━━━ Text block ━━━

= Feminist post-structuralist discourse analysis =

Method of discourse analysis

Feminist post-structuralist discourse analysis (FPDA) is a method of discourse analysis based on Chris Weedon's theories of feminist post-structuralism, and developed as a method of analysis by Judith Baxter in 2003. FPDA is based on a combination of feminism and post-structuralism. While it is still evolving as a methodology, FPDA has been used by a range of international scholars of gender and language to analyse texts such as: classroom discourse (Castañeda-Peña 2008; Sauntson 2012), teenage girls' conversation (Kamada 2008; 2010), and media representations of gender (Baker 2013). FPDA is an approach to analysing the discourse of spoken interaction principally.

━━━ Data supplied ━━━

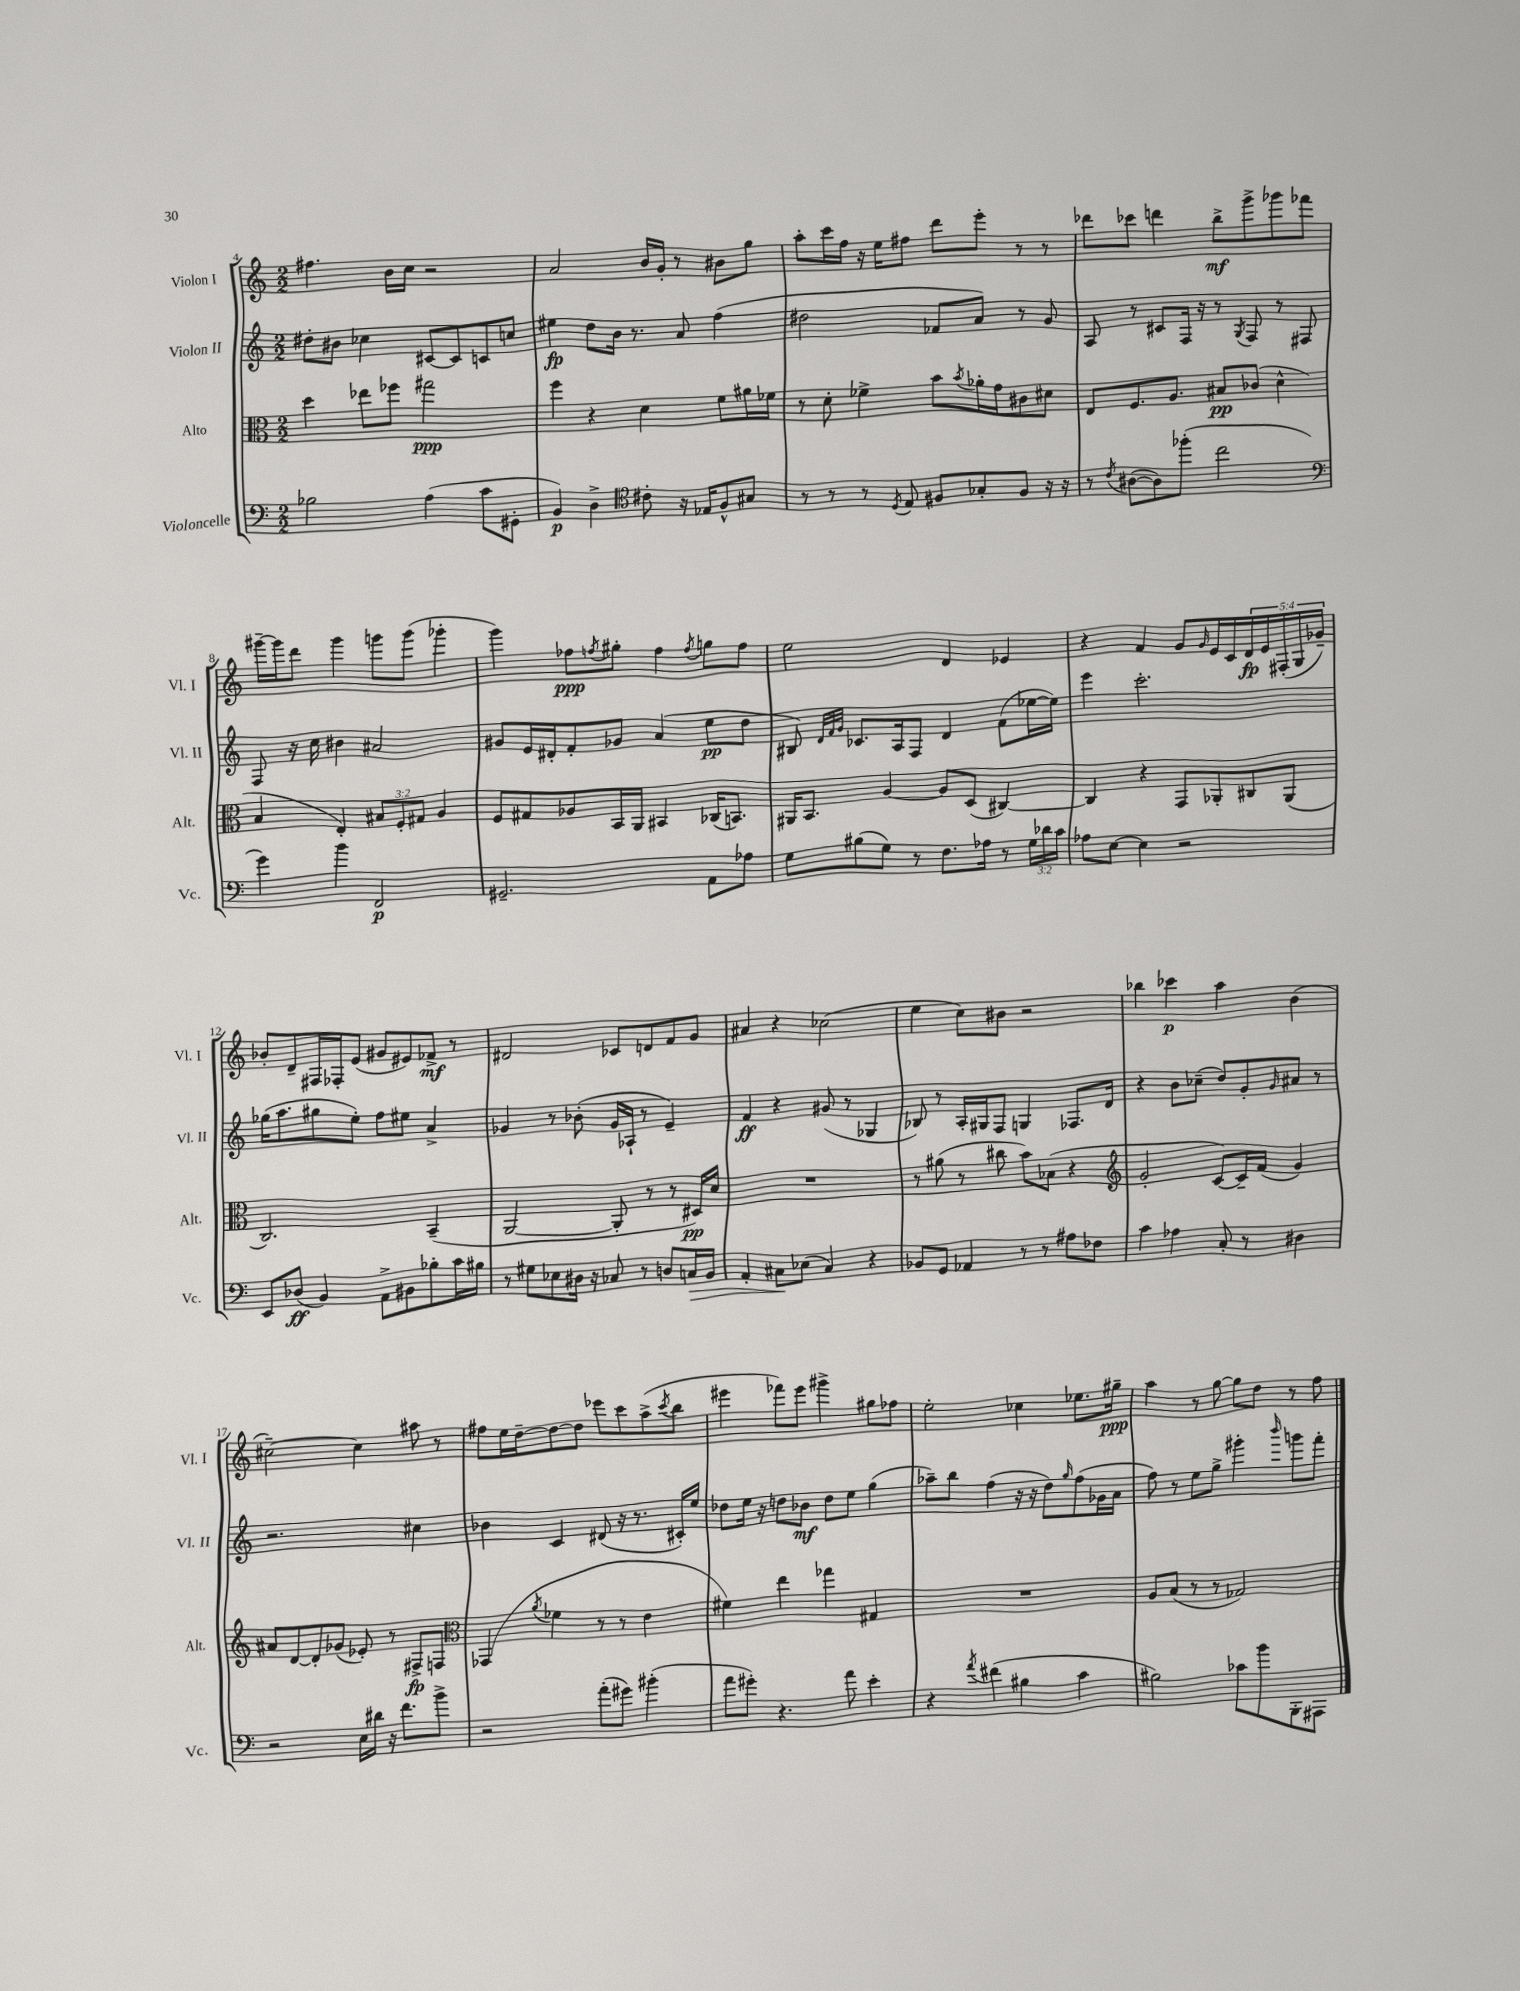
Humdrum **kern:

**kern	**kern	**kern	**kern
*staff4	*staff3	*staff2	*staff1
*clefF4	*clefC3	*clefG2	*clefG2
*k[]	*k[]	*k[]	*k[]
*M2/2	*M2/2	*M2/2	*M2/2
2B-\	4dd\	8dd#'\L	4.ff#\
.	.	8b#\J	.
.	8ee-\L	4cc-\	.
.	8ff-\J	.	16b\LL
.	.	.	16cc\JJ
(4A\	2gg#\	[8c#/L	2r
.	.	8c#/]	.
8c\L	.	8c/	.
8GG#'\J	.	8cc/J	.
=	=	=	=
4BB/)	4ff\	4ee#\	2a/
4D^\	4r	8dd\L	.
.	.	16b\Jk	.
.	.	8.r	.
*clefC4	*	*	*
8c#'\	4d\	.	16b/LL
.	.	.	16g'/JJ
16r	.	8a/	8r
16E-/LK	.	.	.
8F^^/	8f\L	(4ff\	8b#\L
8G#/J	16a#\L	.	8gg\J
.	16f-\JJ	.	.
=	=	=	=
8r	8r	2dd#\	8aa'\L
8r	8d'\	.	16ccc\L
.	.	.	16ff\JJ
8r	4f-^\	.	16r
.	.	.	16ee\LK
8qD/	.	.	.
8E/	.	.	8ff#\J
8F#/L	8b\L	8f-/L	8ddd\L
.	8qb/	.	.
8G-'/	16a-'\L	8a/J)	8eee'\J
.	16g\J	.	.
8F#/J	8c#\	8r	8r
16r	8d#\J	8g/	8r
16r	.	.	.
=	=	=	=
8r	8E/L	8A/	8ddd-\L
8qc/	.	.	.
([8A#\L	8.F/	8r	8ccc-\J
8A#\])	.	8c#/L	4ddd\
.	8.A/J	.	.
(8ff-'\J	.	16F/Jk	.
.	.	16r	.
2cc\	8B#/L	8r	8bb^\L
.	.	8qG/	.
.	(8c-/J	8F/	8ggg^\
.	4d^^\	8r	8ggg-\
.	.	8F#/	8fff-\J
=	=	=	=
*clefF4	*	*	*
4g\)	4B/	8F/	[16ggg#~\LL
.	.	.	16ggg#\]J
.	.	16r	8ddd\J
.	.	16cc\	.
4b\	4E'/)	4b#\	4ggg#\
2FF/	12B#/L	2a#/	8ggg\L
.	12F'/	.	.
.	.	.	(8ggg\J
.	12G#/J	.	.
.	4A/	.	4ggg-'\
=	=	=	=
2.GG#~/	8F/L	8g#/L	4ggg\)
.	8G#/	16e/L	.
.	.	16d#'/J	.
.	8A-/	8f'/	8ff-\L
.	.	.	8qff/
.	16BB/L	8g-/J	8gg#'\J
.	16AA/JJ	.	.
.	4BB#/	(4a/	4ff\
.	.	.	8qff/
8AA\L	(16C-/LK	8ee\L	8gg\L
.	8.BB/J)	.	.
8A-\J	.	8dd\J	8ff\J
=	=	=	=
8G\L	16AA#/LK	8B#/)	2ee\
.	8.BB/J	.	.
.	.	32qqd/LLL	.
.	.	32qqf/	.
.	.	32qqg/JJJ	.
(8B#\	.	8.c-/L	.
8G\J)	[4A/	.	.
.	.	16A/k	.
8r	.	8F/J	.
8.F\L	8A/]L	4d/	4d/
.	(8D/J	.	.
16A-\Jk	.	.	.
8r	[4C#/)	(8f\L	4e-/
24G\LL	.	[16ee-\L	.
24d-\	.	.	.
.	.	16ee-\]JJ)	.
24c\JJ	.	.	.
=	=	=	=
8A-\L	4C#/]	4eee\	4r
[8E\J	.	.	.
4E\]	4r	2.ccc'\	4f/
2r	8GG/L	.	8g/L
.	.	.	16qqg/
.	8AA-'/	.	16e/L
.	.	.	16c/
.	8C#/	.	20d/
.	.	.	20e/
.	.	.	(20F#'/
.	(8AA-/J	.	.
.	.	.	20G/
.	.	.	20g-~/JJ)
=	=	=	=
8EE/L	2.C/)	(16gg-\LK	8b-'/L
.	.	8.aa\	.
(8D-/J	.	.	8d~/
4BB/)	.	8gg#\	16F#/L
.	.	.	16F-'/J
.	.	8ee'\J)	(8e/J
8AA^\L	.	8ff\L	8g#/L
8BB#\	.	8ee#\J	8e#/)
8B-'\	(4BB~/	4a^/	8f-^/J
16c\L	.	.	8r
16B#\JJ	.	.	.
=	=	=	=
8r	[2AA/	4g-/	2d#/
8G#\L	.	.	.
8E-\	.	8r	.
16D#\Jk	.	(8b-'\	.
16r	.	.	.
8C-/	8AA'/]	16g-/LL	8c-/L
.	.	16A-`/JJ	.
8r	8r	8r	8d/
8D/L	8r	4e~/)	8f/
16C/L	16D#/LL)	.	8g/J
16BB/JJ	16d/JJ	.	.
=	=	=	=
4AA'/	1r	4f/	4a#/
8C#\L	.	4r	4r
(8E-\J	.	.	.
4C#/)	.	(8g#/	(2cc-\
.	.	8r	.
4r	.	4G-/	.
=	=	=	=
8BB-/L	8r	8B-/)	4ee\
8GG/J	(8a#\	8r	.
4AA-/	8r	16A'/LL	8cc\L)
.	.	16G#/J	.
.	8cc#\	8F/J	8b#\J
8r	8b\L)	4G/	2r
8r	(8B-\J	.	.
8A#\L	4r	8.F-/L	.
8F-\J	.	.	.
.	.	16d/Jk	.
=	=	=	=
*	*clefG2	*	*
4c\	2g'/	4r	4bb-\
4A-\	.	8b\L	4ccc-\
.	.	(8cc-~\J	.
8C'/	[8c/L)	8dd/L)	4aa\
8r	16c~/]L	8g'/	.
.	(16f/JJ	.	.
.	.	16qqg/	.
4D#\	4g/)	8a#/J	(4b\
.	.	8r	.
=	=	=	=
2r	8a#/L	2.r	[2cc#~\)
.	[8d/	.	.
.	8d'/]	.	.
.	(8g-/J	.	.
16E\LL	8e-'/)	.	4cc#\]
16d#\JJ	.	.	.
16r	8r	.	.
8.f\L	.	.	.
.	8F#^/L	4cc#\	8aa#\
8b^\J	8F/J	.	8r
=	=	=	=
*	*clefC3	*	*
2r	(4GG-/	4b-\	8ff#\L
.	.	.	16ee\L
.	.	.	[16dd~\J
.	8qa/	.	.
.	4f-\	4c/	8dd\_
.	.	.	8dd\]J
(8a'\L	8r	(8d#/	8eee-\L
8g#\J)	8r	16r	8ccc\
.	.	8.r	.
(4b#'\	4e\	.	(8aa^\
.	.	.	8qccc/
.	.	16c#'/LL)	8bb\J
.	.	16ee/JJ	.
=	=	=	=
8a\L	4f#\)	8dd-\L	4eee#\
8g#'\J)	.	16ee\Jk	.
.	.	16r	.
4.r	4ee\	8dd\L	8fff-\L)
.	.	8b-\J	8eee#\J
.	4gg-\	8dd\L	4ggg#^\
8a\	.	8ee\J	.
4e'\	4G#/	(4gg\	8gg#\L
.	.	.	8ff-\J
=	=	=	=
4r	1r	8aa-~\L)	2ee'\
.	.	8bb\J	.
8qa/	.	.	.
(4f#\	.	(4ff\	.
4B#\	.	16r	4cc-\
.	.	16r	.
.	.	8dd\L)	.
.	.	16qqgg/	.
4c\	.	(8ff\	8.ee-\L
.	.	16g-\L	.
.	.	16a\JJ	16gg#~\Jk
=	=	=	=
2B#\)	8A/L	8ff\)	4aa\
.	(8B/J	8r	.
.	8r	8ee\L	8r
.	8r	8gg^\J	[8gg\
8c-\L	2G-/)	4ggg#'\	8gg\]L
8b\	.	.	8dd\J
.	.	16qqbbb/	.
8BBB'\	.	8ggg\L	8r
8AAA#\J	.	8fff'\J	8ff\
==	==	==	==
*-	*-	*-	*-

━━━

▸ Your tasks
[A] Answer these questions from the FPDA passage:
(i) Who developed FPDA as a method of analysis, and in what year?
(ii) Whose theories of feminist post-structuralism is FPDA based on?
(iii) What kind of discourse is FPDA principally an approach to analyzing?
[B] Can you quote the FPDA passage, beginning at the words "Feminist post-structuralist discourse analysis (FPDA)" and stopping after "spoken interaction principally."?
Rely only on the FPDA passage.

▸ Answers by task
[A]
(i) Judith Baxter, in 2003.
(ii) Chris Weedon's.
(iii) The discourse of spoken interaction.

[B]
Feminist post-structuralist discourse analysis (FPDA) is a method of discourse analysis based on Chris Weedon's theories of feminist post-structuralism, and developed as a method of analysis by Judith Baxter in 2003. FPDA is based on a combination of feminism and post-structuralism. While it is still evolving as a methodology, FPDA has been used by a range of international scholars of gender and language to analyse texts such as: classroom discourse (Castañeda-Peña 2008; Sauntson 2012), teenage girls' conversation (Kamada 2008; 2010), and media representations of gender (Baker 2013). FPDA is an approach to analysing the discourse of spoken interaction principally.